The steelmaker announced in June 2011 a temporary output stoppage during Q4 at its plant in Liege in Belgium. On October 12th 2011, it said it had decided to shut for good its two blast furnaces near Liege in part due to the worsening economic situation.
In 2010, ArcelorMittal produced 92,629,000 tonnes of steel, of which 37% was in Western Europe and 11% in Central and Eastern Europe.
2. Celsa
Spanish steelmaker Celsa is considering cutting production at some European steel plants in the next few months in response to apparent lower consumption.
The firm, the seventh largest steelmaker in Europe, is operating at an average capacity of 70% in Spain and France and slightly more in the rest of Europe.
3. Salzgitter
On September 29th 2011, Germany's second largest steelmaker Salzgitter AG said it would cut flat steel production by 10% or roughly 300,000 tonnes in 2011. The company said some flat steel production had been cut already in Q3, with the rest to come in Q4.
On October 12th 2011, it said it was still producing liquid steel at full capacity, but added it was constantly monitoring the production situation.
4. SSAB
Sweden's SSAB told Reuters it had yet to restart one of its three blast furnaces in Sweden, which it shut temporarily in summer 2011 for relining. The steelmaker is running just below 70% of its total production capacity of 3.7 million tonnes per year.

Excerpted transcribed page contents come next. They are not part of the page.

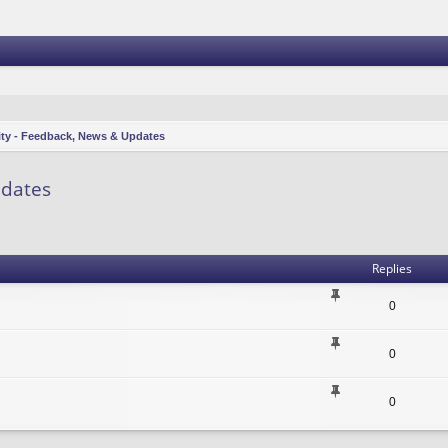
ity - Feedback, News & Updates
pdates
vanced search
Replies
0
0
0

On October 12th 2011, the company said it would produce less ordinary steel and more products such as quenched and tempered steel as niche grades are more resistant to economic slowdown.
5. TATA Steel
TATA, the world's No 7 steelmaker, announced in December that it would mothball a hot strip mill at its Llanwern site in Newport, south Wales on weak demand for steel and a poor economic outlook.

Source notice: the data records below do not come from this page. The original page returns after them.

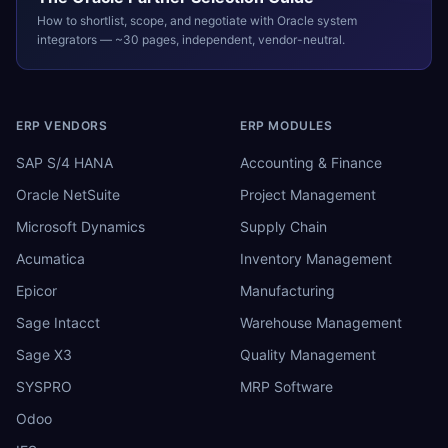
How to shortlist, scope, and negotiate with
Oracle
system
integrators — ~30 pages, independent, vendor-neutral.
ERP VENDORS
ERP MODULES
SAP S/4 HANA
Accounting & Finance
Oracle NetSuite
Project Management
Microsoft Dynamics
Supply Chain
Acumatica
Inventory Management
Epicor
Manufacturing
Sage Intacct
Warehouse Management
Sage X3
Quality Management
SYSPRO
MRP Software
Odoo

The company had already cut production capacity from 85% to 90% in the first half 2011 to 80% to 85% in the second half.
In September 2011, TATA Steel's European unit Corus shut down one of its four blast furnaces in Scunthorpe. Another blast furnace at the site was idled a few years ago on a long term basis, while the two remaining furnaces are currently operating.
TATA Steel Europe is the second largest steel producer in Europe with an annual capacity of 18 million tonnes.
6. ThyssenKrupp
ThyssenKrupp said that it had brought forward planned maintenance at blast furnace 9 in Duisburg in Germany due to a decline in steel flat products orders. The works will take about five months. The blast furnace in question has capacity of 5,000 tonnes per day of steel or almost 2 million tonnes per year.
ThyssenKrupp Steel Europe was producing crude steel at about 75% of its capacity in December 2011 down from 100% in January 2011 while hot rolled mills were working at more than 80% of capacity.
7. US Steel
US Steel said in its second quarter results that a blast furnace in Serbia that had been shut for planned maintenance early in the quarter remained idled due to reduced spot market prices and weaker demand.
On December 15th 2011, the company said it would scale down production at its Slovak unit by cutting one working day a week from January.
8. voestalpine
Austrian steel products group voestalpine said it was reducing steel production capacity by 10% in fourth quarter 2011 and would decide in early January on capacity for the quarters ahead.